Ивану Лыкову везло. И тут, в партизанской бригаде, его не задели ни пули, ни осколки, ни болезнь. Везло настолько, что весной сорок третьего ему разрешили вылететь с ранеными на Большую землю. И оставили здесь, послав взамен целую группу медицинских работников.
А дальше, как водится, положенная проверка. И снова везение: перед отправкой на фронт отпуск на семь суток. Родных навестить.
Где они? Живы ли? Иван ничего о них не знал, так как более полутора лет ни сам не писал, ни весточки из дому не имел.
На всякий случай дал телеграмму: «Буду такого-то. Поезд такой-то».
Встретили его мать и лопоухий мальчишка с круглыми глазами. Мать вцепилась в Ивана поначалу, подрожала на его плече, а потом пришла в себя, до самого дома рассказывала о судьбе Лыковской улицы.
— Отец болен. Надорвался. Рук-то мало. А он знаешь какой. А так почти что в каждом дому похоронки... И на тебя приходила бумага с печатью.
Вечером лопоухий мальчишка — его Гришутка — шептал перед сном:
— А я все одно не верил, что тебя убили. Тебя ни одна пуля не убьет. Я заговор такой сделал.

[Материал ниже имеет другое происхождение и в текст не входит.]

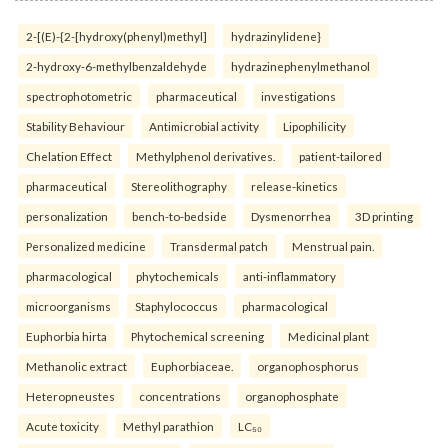
2-[(E)-{2-[hydroxy(phenyl)methyl]
hydrazinylidene}
2-hydroxy-6-methylbenzaldehyde
hydrazinephenylmethanol
spectrophotometric
pharmaceutical
investigations
Stability Behaviour
Antimicrobial activity
Lipophilicity
Chelation Effect
Methylphenol derivatives.
patient-tailored
pharmaceutical
Stereolithography
release-kinetics
personalization
bench-to-bedside
Dysmenorrhea
3D printing
Personalized medicine
Transdermal patch
Menstrual pain.
pharmacological
phytochemicals
anti-inflammatory
microorganisms
Staphylococcus
pharmacological
Euphorbia hirta
Phytochemical screening
Medicinal plant
Methanolic extract
Euphorbiaceae.
organophosphorus
Heteropneustes
concentrations
organophosphate
Acute toxicity
Methyl parathion
LC₅₀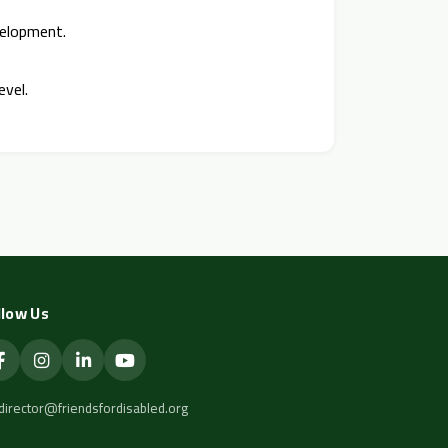
velopment.
evel.
llow Us
director@friendsfordisabled.org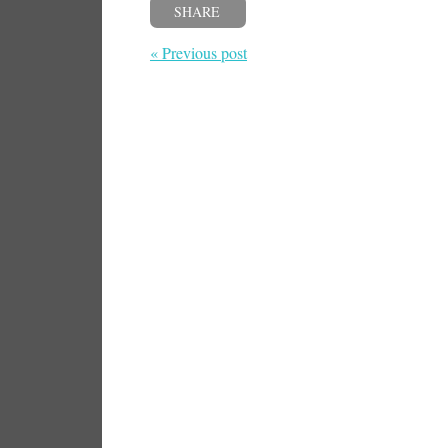
SHARE
« Previous post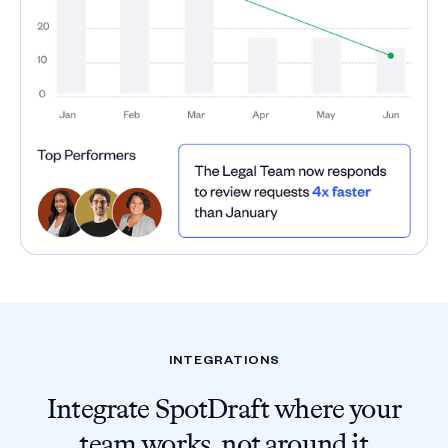
INTEGRATIONS
Integrate SpotDraft where your
team works, not around it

Обо всем говорили, об одном умолчали в доме Лыковых — о Лизавете. Только старая бабушка Феня не выдержала и без упрека, скорее с сожалением, сообщила:
— От греха-то не смогла уйти. Что уж там, господи, — и перекрестилась истово.
На следующее утро спозаранку отправился Иван пешком в соседнее село Зырянку, где и врачевала его жена Елизавета Тихоновна, стало быть, Лыкова. Узнал он, где изба её, увидел через окно её в больничке, а входить не решался, все уравновешивал свое состояние. К горлу комом подступала обида, и злость пальцы сводила. Мыслью понимал: «Трудно одной. Еще жить охота. Тем паче на меня похоронка пришла». А сердцем не хотел мириться с этой мыслью, не мог.
Сидел в кустах на огороде, курил.
Иван дождался вечера, когда Елизавета Тихоновна вернулась домой окончательно (до этого четырежды забегала она в избу на короткое время). Не докурив последней самокрутки, шагнул за ворота. У крыльца долго вытирал ноги (хотя было сухо на дворе), стараясь унять озноб, напавший на него. Никогда в жизни его так не било, как в те минуты.
Дальнейшее плохо помнит. Шагнул в дом через порог, увидел её испуганные дикие глаза, уставленные на него, как ствол пистолета, завиток-колокольчик над ухом. Он запомнил, что колокольчик этот стал седым, и не поразился, потому что сразу же боковым зрением заметил чужую фуражку на гвоздике. Бросился к жене, крикнул:
— Что же, что же это ты наделала?! — Схватил её, начал душить, не помня себя. И задушил бы, наверное, да в последний момент за занавеской заплакал ребенок.
Он выпустил её, кинулся на улицу, задев плечом за косяк. Домой вернулся под утро. Двое суток не ел, двое суток не спал. Лежал, курил. Смолил за самокруткой самокрутку. На третьи сутки подошла мать, протянула стакан:
— Выпей, Ванюша. Выпей.
Он выпил самогон. И с того момента начал пить. Попал на фронт. И там продолжал пить. Пахло штрафным батальоном. На счастье, отыскался Мишка — брательник, к тому времени начальник, при орденах, при должности — и упросил перевести Ивана Лыкова в его, Михаила Лыкова, подчинение.
«А теперь вот попрекает. Карьеру порчу. Ящеренок несчастный».
— Комбата не видели? — услышал он глуховатый голос замполита.
Лыков-старший нехотя поднялся, покрутил головой, словно стряхивая воспоминания, вздохнул глубоко и вышел из палатки.